Records for this task:
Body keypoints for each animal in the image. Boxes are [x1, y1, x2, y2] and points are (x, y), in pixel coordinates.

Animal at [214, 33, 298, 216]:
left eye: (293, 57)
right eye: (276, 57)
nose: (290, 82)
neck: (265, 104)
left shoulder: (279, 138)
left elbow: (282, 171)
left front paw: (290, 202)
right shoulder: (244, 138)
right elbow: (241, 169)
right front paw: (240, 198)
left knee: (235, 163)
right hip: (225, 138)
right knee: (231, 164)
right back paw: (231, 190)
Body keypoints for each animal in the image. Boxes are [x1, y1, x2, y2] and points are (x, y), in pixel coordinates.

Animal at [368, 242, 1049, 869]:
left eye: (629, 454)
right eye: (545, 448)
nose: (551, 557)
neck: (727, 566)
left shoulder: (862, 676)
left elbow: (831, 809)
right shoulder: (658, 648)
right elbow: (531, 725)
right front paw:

Instructions for the task:
Could you reproduce, exactly, every line above from the line with "left shoulder: (279, 138)" to the line with "right back paw: (231, 190)", and no other line? Both ends count.

Finished task:
left shoulder: (279, 138)
left elbow: (282, 171)
left front paw: (290, 202)
right shoulder: (244, 138)
right elbow: (241, 169)
right front paw: (240, 198)
left knee: (235, 163)
right hip: (225, 138)
right knee: (231, 164)
right back paw: (231, 190)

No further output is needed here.